** Given text **
——————————
Posted By Administration, Friday, September 4, 2015

The Freedom to Read Foundation (FTRF) and American Library Association (ALA) on Thursday joined with booksellers, international librarians, and research librarians to file an amicus brief defending their ability – and the ability of similar organizations – to challenge on behalf of their users government actions that burden readers' First Amendment rights.   The amicus brief was filed in support of the plaintiffs in the lawsuit  Wikimedia Foundation v. National Security Agency.

 

The lawsuit was filed by the American Civil Liberties Union (ACLU)  on behalf of the Wikimedia Foundation and a broad coalition of educational, human rights, legal, and media organizations.   It challenges the National Security Agency's "Upstream" surveillance program.  According to NSA, the "Upstream" surveillance program involves copying Internet traffic—including e-mails, chat, web browsing and other communications—as the data traverses the fiber optic backbone of the Internet.
——————————
** Entries provided **
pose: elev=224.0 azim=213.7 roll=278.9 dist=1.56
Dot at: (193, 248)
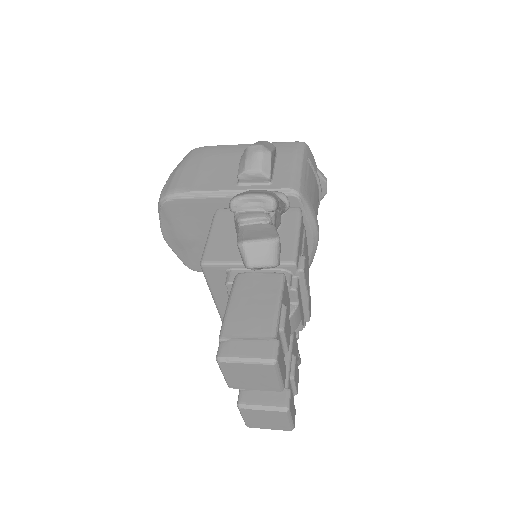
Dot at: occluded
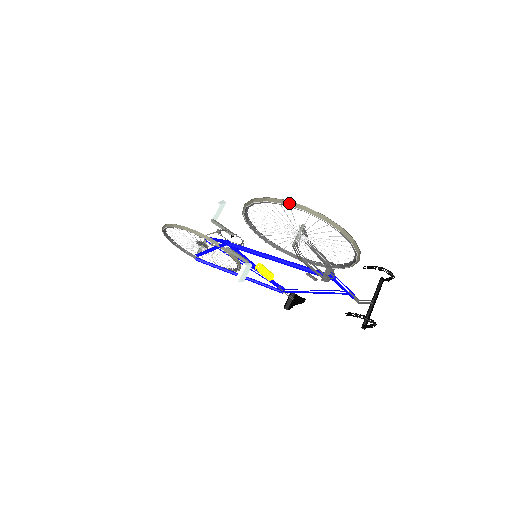
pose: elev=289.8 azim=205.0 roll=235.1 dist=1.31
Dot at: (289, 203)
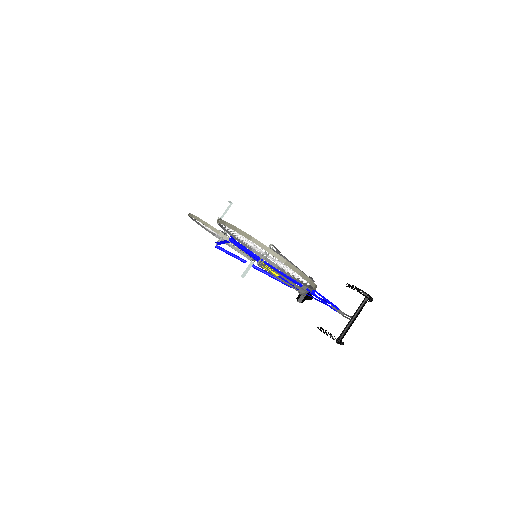
Dot at: (240, 231)
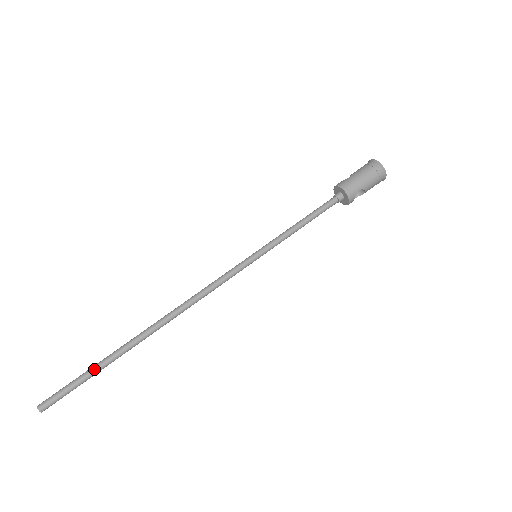
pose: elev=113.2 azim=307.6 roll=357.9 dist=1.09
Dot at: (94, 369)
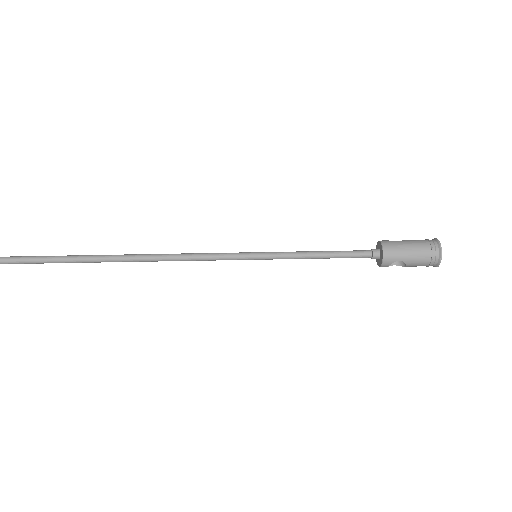
Dot at: (57, 258)
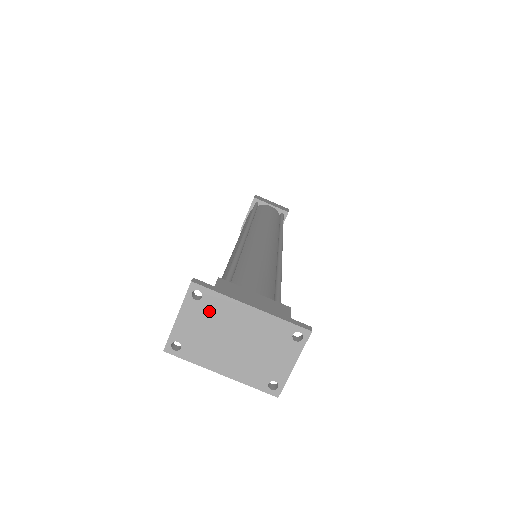
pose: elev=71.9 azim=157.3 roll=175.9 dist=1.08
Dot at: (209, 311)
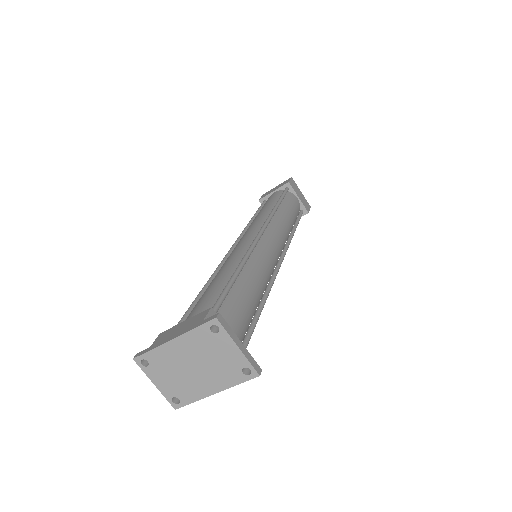
Dot at: (161, 365)
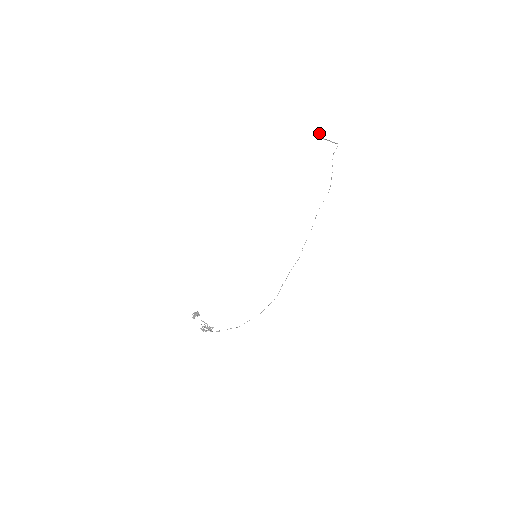
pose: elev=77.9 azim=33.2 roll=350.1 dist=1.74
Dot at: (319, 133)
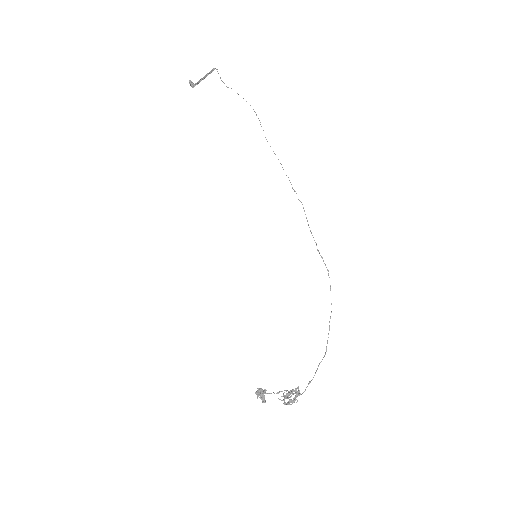
Dot at: occluded
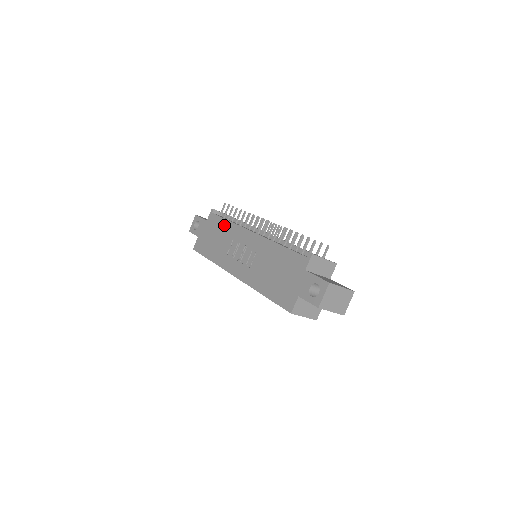
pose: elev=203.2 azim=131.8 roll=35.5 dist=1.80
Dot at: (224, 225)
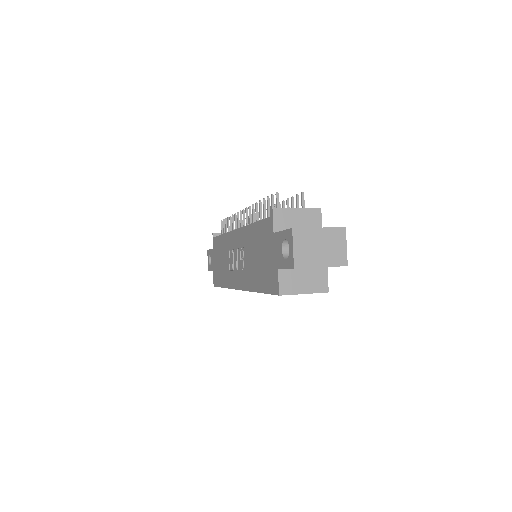
Dot at: (221, 242)
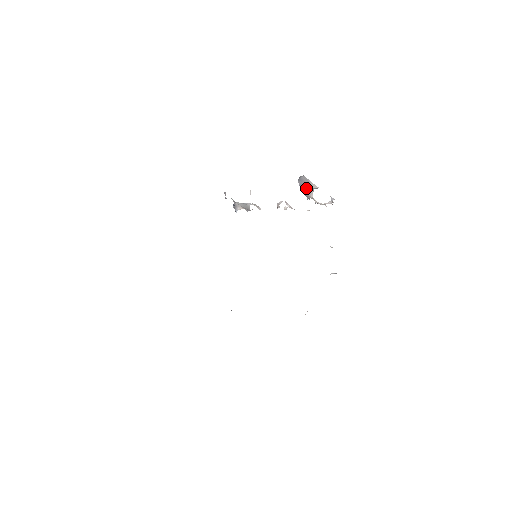
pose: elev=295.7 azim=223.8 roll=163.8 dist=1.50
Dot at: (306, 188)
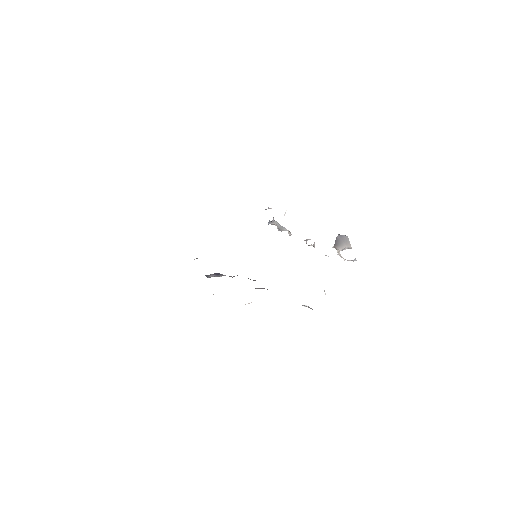
Dot at: (340, 243)
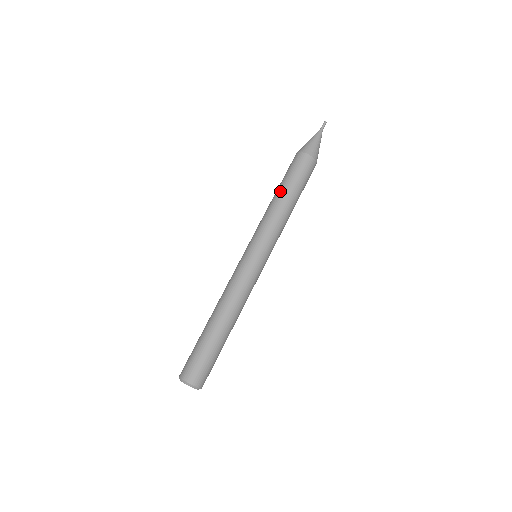
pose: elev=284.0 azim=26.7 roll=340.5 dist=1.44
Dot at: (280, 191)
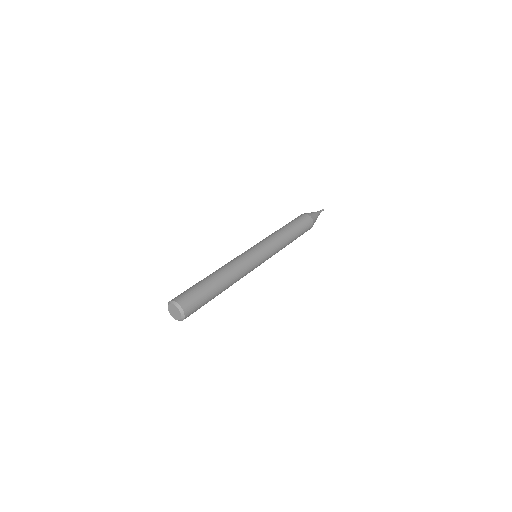
Dot at: (287, 226)
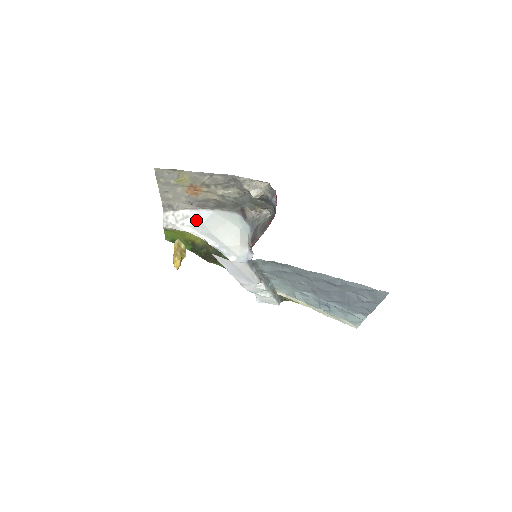
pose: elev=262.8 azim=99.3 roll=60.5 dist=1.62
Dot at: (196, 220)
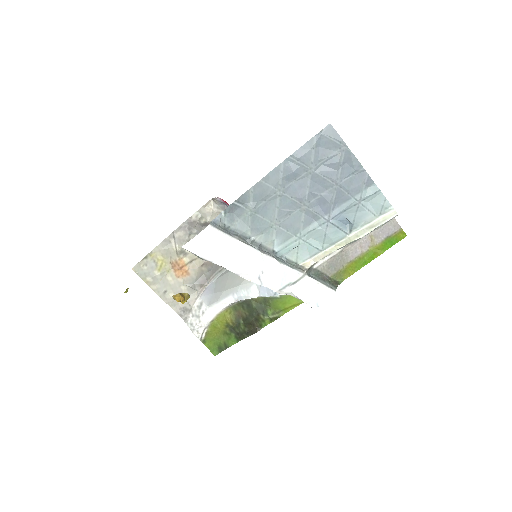
Dot at: (208, 298)
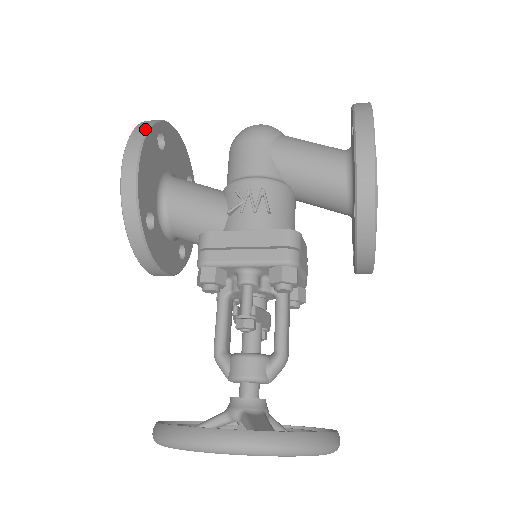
——————————
** Problem set **
a. In the post about the amicus brief, which organization filed the lawsuit on behalf of the Wikimedia Foundation?
b. Reproduce the post about the amicus brief word for word, from "The lawsuit was" up to and including "of the Internet.".
c. Write what follows the last sentence of the post about the amicus brief.

** The results **
a. The American Civil Liberties Union (ACLU).

b.
The lawsuit was filed by the American Civil Liberties Union (ACLU)  on behalf of the Wikimedia Foundation and a broad coalition of educational, human rights, legal, and media organizations.   It challenges the National Security Agency's "Upstream" surveillance program.  According to NSA, the "Upstream" surveillance program involves copying Internet traffic—including e-mails, chat, web browsing and other communications—as the data traverses the fiber optic backbone of the Internet.

c.
This means that the NSA is looking over every reader's shoulders while they're online, compromising the privacy of every library user and bookstore patron who searches a library's or bookseller's online catalog, obtains an e-book, or consults online databases and journals for research, and deterring individuals from exercising their First Amendment right to obtain and read materials that are controversial or reflect deeply private concerns.

 

The amicus brief, written by the Electronic Frontier Foundation on behalf of the library and bookseller organizations, explains the importance of privacy to the unfettered exercise of First Amendment rights and argues that libraries, booksellers, and similar organizations can assert the rights of their users   related to privacy concerns associated with government access to, and surveillance of, users' reading habits.  It further emphasizes the chill on First Amendment rights that results when the government has unrestricted access to the records of what users read and view online.   

 

The Electronic Frontier Foundation provides more information on their website, and the full brief can be read online at this link.   The ACLU has full details about Wikimedia Foundation v. NSA on its website, linked here.    Other amici on the brief include the American Booksellers Association, the Association of Research Libraries, and the International Federation of Library Associations and Institutions.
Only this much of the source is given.